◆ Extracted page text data
···

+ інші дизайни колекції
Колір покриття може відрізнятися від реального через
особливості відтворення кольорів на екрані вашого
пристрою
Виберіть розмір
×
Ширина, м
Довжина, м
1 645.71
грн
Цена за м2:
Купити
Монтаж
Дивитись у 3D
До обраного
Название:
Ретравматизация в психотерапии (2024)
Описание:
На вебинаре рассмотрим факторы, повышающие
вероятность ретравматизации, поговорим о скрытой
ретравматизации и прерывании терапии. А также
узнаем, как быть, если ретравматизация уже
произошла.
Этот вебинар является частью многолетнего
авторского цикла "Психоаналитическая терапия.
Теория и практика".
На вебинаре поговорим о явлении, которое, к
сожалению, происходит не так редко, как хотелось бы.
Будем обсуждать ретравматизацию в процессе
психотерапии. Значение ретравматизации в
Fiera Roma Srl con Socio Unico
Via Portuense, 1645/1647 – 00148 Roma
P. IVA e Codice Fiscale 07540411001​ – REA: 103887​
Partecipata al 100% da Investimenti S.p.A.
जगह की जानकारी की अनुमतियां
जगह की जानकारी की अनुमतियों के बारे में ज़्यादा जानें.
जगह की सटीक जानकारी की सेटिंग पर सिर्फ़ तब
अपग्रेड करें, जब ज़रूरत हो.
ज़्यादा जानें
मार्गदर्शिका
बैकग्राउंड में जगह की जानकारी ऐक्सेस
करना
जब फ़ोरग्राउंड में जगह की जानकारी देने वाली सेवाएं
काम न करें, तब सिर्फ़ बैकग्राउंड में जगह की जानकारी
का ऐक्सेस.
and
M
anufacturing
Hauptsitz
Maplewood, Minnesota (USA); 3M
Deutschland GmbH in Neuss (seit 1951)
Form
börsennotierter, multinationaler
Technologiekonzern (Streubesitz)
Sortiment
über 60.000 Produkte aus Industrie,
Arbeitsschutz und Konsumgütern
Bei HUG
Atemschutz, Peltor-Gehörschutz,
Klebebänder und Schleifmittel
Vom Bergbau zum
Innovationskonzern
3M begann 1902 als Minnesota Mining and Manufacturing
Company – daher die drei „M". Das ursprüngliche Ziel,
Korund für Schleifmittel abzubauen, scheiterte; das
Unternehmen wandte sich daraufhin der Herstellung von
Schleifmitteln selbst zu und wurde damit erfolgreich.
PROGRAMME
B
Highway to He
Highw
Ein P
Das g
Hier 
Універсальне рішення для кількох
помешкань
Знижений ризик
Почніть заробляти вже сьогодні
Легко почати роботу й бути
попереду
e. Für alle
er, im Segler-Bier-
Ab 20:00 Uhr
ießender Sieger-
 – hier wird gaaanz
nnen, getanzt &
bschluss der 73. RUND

···

◆ EXERCISE INSTRUCTIONS
The line with "3M begann 1902" through the last line of the data: write these out exactly, and no others.

◆ EXERCISE ANSWER
3M begann 1902 als Minnesota Mining and Manufacturing
Company – daher die drei „M". Das ursprüngliche Ziel,
Korund für Schleifmittel abzubauen, scheiterte; das
Unternehmen wandte sich daraufhin der Herstellung von
Schleifmitteln selbst zu und wurde damit erfolgreich.
PROGRAMME
B
Highway to He
Highw
Ein P
Das g
Hier 
Універсальне рішення для кількох
помешкань
Знижений ризик
Почніть заробляти вже сьогодні
Легко почати роботу й бути
попереду
e. Für alle
er, im Segler-Bier-
Ab 20:00 Uhr
ießender Sieger-
 – hier wird gaaanz
nnen, getanzt &
bschluss der 73. RUND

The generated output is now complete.